大発会のセレモニーは、毎年おなじみの晴れ着の女性が不参加となるなど、規模を縮小して行った。

セレモニーのあいさつで、麻生金融相は2021年の証券市場に関わる施策として「金融市場の面において様々な改革を推進するとし、1)世界に開かれた国際金融センターの実現、2)取引所システムの強靭化、3)国民の安定的な資産形成の促進――を進めていく」と強調した。

また、同じくあいさつした日本取引所グループの清田瞭CEO(最高経営責任者)は、2021年のマーケットについて「相場格言で『うしはつまづく』と言われているが、金融緩和策、財政出動の政策が寄与するほか、グリーンビジネスの進展など新しいビジネスを手掛かりに、全体として堅調を期待する声が多い」と語った。

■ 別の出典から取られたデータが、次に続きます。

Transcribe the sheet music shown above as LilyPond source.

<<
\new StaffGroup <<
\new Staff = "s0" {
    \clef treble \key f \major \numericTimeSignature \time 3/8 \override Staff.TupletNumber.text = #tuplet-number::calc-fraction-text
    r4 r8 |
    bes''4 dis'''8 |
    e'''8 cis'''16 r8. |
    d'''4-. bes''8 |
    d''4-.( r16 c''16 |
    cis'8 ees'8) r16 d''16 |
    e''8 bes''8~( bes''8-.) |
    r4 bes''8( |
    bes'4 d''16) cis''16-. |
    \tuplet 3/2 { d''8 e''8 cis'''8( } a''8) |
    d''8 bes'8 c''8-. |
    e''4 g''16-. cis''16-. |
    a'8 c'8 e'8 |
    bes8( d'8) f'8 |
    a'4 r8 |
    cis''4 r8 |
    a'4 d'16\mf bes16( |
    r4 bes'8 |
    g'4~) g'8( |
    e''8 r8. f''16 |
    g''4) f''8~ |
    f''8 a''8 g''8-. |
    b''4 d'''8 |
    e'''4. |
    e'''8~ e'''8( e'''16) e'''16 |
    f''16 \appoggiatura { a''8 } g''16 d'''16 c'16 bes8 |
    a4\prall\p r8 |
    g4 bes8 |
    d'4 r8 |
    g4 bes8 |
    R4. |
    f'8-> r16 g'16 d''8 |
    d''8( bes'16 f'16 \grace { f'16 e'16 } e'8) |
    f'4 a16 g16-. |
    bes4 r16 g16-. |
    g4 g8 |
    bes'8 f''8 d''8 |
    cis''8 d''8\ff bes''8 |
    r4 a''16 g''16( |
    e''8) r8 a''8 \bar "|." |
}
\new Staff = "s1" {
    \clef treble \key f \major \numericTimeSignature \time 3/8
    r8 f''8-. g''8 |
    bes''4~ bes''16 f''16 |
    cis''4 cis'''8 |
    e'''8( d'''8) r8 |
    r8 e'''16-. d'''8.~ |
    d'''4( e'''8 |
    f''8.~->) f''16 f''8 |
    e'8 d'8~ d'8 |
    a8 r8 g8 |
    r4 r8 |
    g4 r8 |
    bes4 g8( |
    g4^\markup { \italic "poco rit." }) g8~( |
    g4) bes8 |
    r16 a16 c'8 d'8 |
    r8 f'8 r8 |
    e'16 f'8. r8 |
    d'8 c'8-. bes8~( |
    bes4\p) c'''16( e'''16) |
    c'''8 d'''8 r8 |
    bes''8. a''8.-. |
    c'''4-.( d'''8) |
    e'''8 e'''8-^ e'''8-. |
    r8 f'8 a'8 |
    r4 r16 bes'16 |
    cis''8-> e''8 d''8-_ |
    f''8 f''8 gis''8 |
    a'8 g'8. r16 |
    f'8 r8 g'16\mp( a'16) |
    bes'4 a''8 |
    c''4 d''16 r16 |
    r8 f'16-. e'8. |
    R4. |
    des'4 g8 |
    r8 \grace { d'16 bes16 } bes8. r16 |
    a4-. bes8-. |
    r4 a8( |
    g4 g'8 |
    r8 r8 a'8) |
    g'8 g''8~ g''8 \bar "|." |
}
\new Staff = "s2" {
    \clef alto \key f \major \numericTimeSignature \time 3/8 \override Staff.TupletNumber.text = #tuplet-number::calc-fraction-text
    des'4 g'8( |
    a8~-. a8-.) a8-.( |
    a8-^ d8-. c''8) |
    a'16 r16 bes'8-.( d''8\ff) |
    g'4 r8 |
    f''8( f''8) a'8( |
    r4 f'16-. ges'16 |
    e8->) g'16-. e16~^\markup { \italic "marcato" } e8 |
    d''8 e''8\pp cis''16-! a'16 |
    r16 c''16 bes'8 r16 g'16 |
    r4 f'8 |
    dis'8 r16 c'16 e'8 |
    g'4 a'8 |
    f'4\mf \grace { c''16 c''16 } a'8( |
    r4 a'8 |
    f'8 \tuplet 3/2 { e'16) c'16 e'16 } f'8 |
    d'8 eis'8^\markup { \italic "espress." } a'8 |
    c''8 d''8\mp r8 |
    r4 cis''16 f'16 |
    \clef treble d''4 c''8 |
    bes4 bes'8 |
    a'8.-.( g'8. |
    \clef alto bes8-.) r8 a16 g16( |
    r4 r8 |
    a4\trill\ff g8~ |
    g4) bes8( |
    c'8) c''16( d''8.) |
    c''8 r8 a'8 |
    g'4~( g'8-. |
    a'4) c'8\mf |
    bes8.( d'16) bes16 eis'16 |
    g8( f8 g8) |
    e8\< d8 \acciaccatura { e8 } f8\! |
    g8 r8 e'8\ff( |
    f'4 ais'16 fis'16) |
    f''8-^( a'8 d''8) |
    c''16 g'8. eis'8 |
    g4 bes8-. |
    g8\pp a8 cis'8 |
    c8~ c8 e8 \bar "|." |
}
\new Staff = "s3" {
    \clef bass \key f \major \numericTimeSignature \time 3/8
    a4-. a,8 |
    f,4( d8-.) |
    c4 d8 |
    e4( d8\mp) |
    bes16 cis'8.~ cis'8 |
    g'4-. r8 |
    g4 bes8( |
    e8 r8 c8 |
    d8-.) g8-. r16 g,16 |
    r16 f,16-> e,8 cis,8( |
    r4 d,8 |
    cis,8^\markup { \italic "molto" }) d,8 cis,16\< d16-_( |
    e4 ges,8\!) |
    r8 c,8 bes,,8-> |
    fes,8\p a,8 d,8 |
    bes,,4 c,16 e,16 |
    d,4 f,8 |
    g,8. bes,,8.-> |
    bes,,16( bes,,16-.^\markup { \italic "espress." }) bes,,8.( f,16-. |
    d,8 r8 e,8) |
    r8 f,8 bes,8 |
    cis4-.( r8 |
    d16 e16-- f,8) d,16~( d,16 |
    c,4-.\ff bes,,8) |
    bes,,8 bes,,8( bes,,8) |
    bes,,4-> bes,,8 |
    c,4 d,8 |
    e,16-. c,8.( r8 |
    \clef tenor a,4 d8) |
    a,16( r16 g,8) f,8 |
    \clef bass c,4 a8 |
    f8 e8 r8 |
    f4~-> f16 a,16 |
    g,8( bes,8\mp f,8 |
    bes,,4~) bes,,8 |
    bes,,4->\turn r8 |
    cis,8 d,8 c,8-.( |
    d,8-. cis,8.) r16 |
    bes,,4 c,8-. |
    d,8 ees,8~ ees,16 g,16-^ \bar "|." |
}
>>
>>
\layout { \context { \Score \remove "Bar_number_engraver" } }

麻生金融担当相らが打鐘を行った後に始まった取引は年末比プラスのスタート。直後に、菅義偉首相が東京都など1都3県の緊急事態宣言を週内にも発令する方向で検討しているとフジテレビが報じたことを受けてマイナスに転じ、日経平均は一時前営業日比300円を超す下落となっている。

寄り付き直後には、昨年12月29日に付けた昨年来高値2万7602円52銭に41銭まで迫っていた。

これについて市場では「盛り上がりに欠いて始まった。全体が閑散となる中で5日の米ジョージア州上院選の結果が注目材料になる」(野村証券・投資情報部投資情報二課課長代理の神谷和男氏)との声が聞かれた。